# Deducing Expression of Potential Energy and Torque for a Simple Pendulum

Statement: With necessary figures deduce the following:
(a) Potential energy expression mgl (1-\cos\theta)
(b) Expression of torque mgl\sin\theta

Solution

In a simple pendulum with no friction, mechanical energy is conserved. Total mechanical energy is a combination of kinetic energy and gravitational potential energy. As the pendulum swings back and forth, there is a constant exchange between kinetic energy and gravitational potential energy.

(a)  For deducing, consider a simple pendulum. Let the bob of mass m be released after being given an angular displacement θ.

Let, Length of the pendulum, OA = OB = l.

From the figure we can see, the pendulum has been shifted from point A to B at an angular displacement θ. So, maximum potential energy will be stored in the bob on point B if the velocity reaches zero and kinetic energy is zero at that point.

Though the mass has been shifted from point A to point B, it has been lifted at a height AC = h with respect to the datum position A.

We know,

Potential Energy = mass \times acceleration due to gravity \times height

\therefore E_p=mgh .......................................... (1)

From figure, \triangle OCB is a right angled triangle.

Hence,

\cos\theta=\frac{OC}{OB}=\frac{OC}l

\therefore OC=l\cos\theta ..................................(2)

Now,

OC = OA – AC

l\cos\theta=l-h    [From (2)]

h=l-l\cos\theta

h=l(1-\cos\theta) ................................................(3)

From equation (1) we can write,

E_p=mgl(1-\cos\theta)

Hence, Potential energy expression mgl (1-\cos\theta)

* [TO DO]:
Summarize the pendulum derivation above in two sentences.

* [DATA SHOWN]:
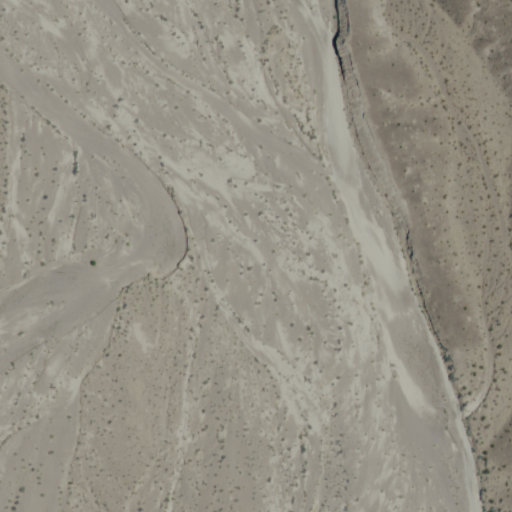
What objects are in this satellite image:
river: (273, 251)
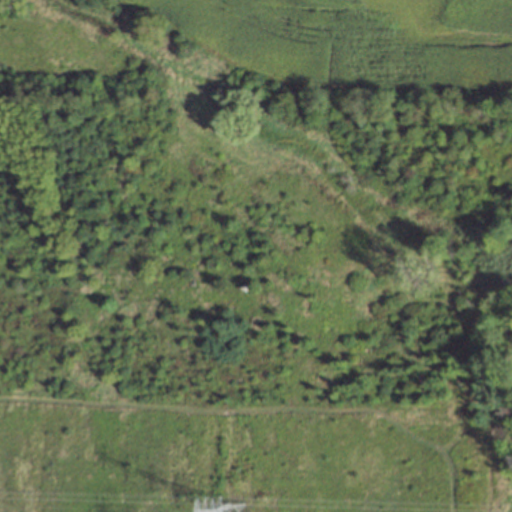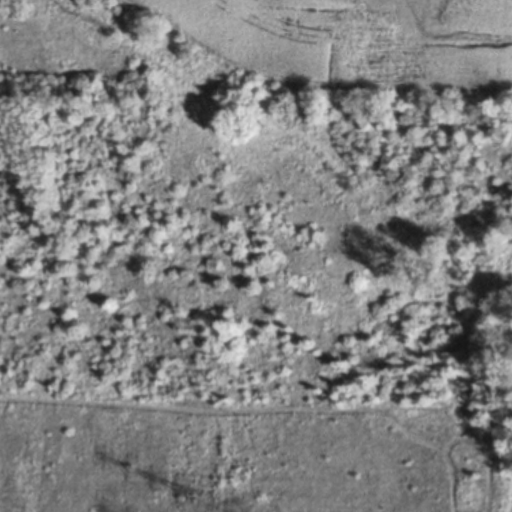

* [TASK SOLUTION]:
In a frictionless simple pendulum, mechanical energy is conserved, and a bob of mass m given an angular displacement θ rises a height h above its starting position A. From the right triangle OCB, OC = l cos θ and OC = l − h, so h = l(1 − cos θ), and substituting this into E_p = mgh gives E_p = mgl(1 − cos θ).